Your assignment >> Scan the records for the string "veya", then copy each line that has it.

Material supplied >>

Start of Block

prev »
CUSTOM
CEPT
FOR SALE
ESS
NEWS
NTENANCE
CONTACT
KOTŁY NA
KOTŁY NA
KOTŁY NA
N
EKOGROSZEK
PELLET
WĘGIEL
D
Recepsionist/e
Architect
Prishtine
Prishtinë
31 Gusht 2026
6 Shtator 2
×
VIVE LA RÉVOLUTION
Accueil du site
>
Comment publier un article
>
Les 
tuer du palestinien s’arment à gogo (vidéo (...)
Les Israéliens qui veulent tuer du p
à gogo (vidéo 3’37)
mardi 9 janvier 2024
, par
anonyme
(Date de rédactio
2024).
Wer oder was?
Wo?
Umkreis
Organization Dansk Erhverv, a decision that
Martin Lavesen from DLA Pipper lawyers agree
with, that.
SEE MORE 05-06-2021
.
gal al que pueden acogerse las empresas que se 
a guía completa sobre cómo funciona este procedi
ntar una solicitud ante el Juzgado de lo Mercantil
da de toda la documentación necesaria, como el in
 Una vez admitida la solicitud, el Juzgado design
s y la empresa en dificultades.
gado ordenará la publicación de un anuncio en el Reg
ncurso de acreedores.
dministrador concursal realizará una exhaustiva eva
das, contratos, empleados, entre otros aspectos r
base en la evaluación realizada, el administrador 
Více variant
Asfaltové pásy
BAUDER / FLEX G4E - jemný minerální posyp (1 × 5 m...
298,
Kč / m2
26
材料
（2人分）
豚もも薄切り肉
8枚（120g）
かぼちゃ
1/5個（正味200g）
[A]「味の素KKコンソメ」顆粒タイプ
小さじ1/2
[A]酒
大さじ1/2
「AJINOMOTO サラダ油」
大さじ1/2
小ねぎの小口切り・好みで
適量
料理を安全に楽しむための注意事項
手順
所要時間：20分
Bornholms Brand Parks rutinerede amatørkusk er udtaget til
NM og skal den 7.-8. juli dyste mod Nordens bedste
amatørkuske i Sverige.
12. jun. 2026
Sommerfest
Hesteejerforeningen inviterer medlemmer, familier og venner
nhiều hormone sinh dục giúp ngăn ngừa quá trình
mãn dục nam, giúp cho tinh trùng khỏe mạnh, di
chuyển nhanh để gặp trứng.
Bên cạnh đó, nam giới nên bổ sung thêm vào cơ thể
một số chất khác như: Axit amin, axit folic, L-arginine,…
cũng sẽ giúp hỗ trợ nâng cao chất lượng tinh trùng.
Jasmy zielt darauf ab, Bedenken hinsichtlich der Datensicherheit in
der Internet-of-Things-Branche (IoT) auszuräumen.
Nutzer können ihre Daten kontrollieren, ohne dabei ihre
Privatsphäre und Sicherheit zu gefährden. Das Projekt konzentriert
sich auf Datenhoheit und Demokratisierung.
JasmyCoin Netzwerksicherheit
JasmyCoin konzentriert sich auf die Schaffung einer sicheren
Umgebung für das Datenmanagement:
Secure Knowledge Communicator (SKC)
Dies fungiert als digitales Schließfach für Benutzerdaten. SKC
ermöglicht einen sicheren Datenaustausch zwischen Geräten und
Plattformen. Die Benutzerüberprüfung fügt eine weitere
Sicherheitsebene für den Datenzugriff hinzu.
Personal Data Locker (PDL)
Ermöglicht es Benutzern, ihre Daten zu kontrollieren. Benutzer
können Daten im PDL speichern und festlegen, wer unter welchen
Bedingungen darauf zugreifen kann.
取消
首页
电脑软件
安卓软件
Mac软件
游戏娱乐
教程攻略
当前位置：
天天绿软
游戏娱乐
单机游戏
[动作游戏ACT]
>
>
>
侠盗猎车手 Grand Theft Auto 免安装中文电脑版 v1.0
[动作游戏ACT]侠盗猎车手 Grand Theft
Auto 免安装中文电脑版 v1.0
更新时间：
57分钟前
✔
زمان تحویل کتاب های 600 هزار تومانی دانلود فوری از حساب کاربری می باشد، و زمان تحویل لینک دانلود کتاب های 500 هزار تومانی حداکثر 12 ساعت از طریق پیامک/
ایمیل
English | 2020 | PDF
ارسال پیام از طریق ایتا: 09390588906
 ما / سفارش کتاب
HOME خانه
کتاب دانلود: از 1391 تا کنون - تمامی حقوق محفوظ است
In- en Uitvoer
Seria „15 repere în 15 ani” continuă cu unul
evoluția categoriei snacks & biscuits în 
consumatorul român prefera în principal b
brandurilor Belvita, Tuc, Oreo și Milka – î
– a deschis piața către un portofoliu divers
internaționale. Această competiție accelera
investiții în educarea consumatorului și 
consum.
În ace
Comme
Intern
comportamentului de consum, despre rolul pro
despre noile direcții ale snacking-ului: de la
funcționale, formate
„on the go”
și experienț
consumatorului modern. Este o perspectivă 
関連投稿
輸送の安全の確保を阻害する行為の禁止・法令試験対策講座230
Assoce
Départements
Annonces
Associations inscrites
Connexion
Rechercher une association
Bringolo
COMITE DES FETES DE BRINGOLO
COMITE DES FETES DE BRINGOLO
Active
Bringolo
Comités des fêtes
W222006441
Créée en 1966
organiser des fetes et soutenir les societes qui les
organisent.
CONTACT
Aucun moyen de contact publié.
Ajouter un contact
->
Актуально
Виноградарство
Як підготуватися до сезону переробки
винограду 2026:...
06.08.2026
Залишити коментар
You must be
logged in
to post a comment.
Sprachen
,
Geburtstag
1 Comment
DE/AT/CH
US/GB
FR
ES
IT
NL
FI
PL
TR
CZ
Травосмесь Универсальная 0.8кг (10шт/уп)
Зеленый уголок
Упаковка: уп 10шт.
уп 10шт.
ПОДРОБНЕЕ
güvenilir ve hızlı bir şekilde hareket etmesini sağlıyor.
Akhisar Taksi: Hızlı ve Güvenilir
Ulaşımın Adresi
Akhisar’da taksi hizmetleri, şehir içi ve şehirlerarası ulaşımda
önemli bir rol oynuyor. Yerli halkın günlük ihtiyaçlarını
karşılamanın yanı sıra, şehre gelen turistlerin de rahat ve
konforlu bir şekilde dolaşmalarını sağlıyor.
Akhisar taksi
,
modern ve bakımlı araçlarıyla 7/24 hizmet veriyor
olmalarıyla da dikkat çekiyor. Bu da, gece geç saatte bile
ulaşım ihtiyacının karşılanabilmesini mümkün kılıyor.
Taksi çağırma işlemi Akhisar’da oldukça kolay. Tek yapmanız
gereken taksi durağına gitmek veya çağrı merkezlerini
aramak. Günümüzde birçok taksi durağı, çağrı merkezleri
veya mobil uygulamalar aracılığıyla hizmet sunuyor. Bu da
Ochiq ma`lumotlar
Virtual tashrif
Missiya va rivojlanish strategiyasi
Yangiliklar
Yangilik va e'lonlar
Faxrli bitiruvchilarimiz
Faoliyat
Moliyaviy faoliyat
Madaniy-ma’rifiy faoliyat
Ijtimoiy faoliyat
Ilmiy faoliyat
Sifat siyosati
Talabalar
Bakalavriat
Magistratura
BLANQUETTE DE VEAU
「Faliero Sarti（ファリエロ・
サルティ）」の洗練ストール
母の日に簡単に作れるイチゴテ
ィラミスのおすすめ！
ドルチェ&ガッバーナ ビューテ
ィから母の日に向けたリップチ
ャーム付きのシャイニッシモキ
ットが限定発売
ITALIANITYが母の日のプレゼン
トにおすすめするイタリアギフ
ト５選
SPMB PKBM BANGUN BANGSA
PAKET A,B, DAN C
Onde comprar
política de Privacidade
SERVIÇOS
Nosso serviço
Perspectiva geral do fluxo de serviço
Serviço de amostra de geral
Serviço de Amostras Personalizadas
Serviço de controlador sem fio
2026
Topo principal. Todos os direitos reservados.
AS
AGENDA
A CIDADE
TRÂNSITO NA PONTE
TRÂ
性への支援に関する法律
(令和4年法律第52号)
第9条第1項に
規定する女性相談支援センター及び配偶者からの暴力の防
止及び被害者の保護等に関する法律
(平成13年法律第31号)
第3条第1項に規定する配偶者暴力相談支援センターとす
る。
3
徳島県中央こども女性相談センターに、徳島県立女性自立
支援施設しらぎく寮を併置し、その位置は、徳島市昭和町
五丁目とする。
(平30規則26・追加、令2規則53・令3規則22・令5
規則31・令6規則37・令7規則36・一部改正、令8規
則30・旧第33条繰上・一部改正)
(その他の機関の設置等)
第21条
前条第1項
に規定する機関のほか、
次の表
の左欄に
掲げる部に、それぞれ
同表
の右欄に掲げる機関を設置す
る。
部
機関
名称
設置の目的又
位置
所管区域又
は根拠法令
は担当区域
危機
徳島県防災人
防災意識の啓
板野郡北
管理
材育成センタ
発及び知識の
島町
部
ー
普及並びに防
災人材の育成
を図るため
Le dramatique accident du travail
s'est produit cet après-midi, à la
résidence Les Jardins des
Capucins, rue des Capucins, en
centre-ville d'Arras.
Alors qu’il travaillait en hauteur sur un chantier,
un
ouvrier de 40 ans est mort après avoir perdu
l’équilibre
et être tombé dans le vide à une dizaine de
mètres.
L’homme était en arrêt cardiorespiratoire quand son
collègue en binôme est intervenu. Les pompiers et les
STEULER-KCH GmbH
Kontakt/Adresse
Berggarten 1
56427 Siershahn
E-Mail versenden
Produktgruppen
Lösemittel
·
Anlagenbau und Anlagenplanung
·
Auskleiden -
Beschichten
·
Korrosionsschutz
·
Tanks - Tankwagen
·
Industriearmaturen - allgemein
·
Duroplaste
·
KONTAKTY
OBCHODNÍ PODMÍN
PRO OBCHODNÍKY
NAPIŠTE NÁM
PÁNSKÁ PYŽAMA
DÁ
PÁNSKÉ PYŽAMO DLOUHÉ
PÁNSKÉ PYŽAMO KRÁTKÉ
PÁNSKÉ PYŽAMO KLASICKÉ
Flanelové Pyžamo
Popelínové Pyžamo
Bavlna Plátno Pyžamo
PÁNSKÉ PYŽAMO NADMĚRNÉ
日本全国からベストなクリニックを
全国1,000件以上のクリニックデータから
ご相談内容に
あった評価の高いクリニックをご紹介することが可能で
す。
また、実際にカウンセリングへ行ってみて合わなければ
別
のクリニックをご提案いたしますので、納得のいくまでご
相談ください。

End of Block

Response below >>
gereken taksi durağına gitmek veya çağrı merkezlerini
veya mobil uygulamalar aracılığıyla hizmet sunuyor. Bu da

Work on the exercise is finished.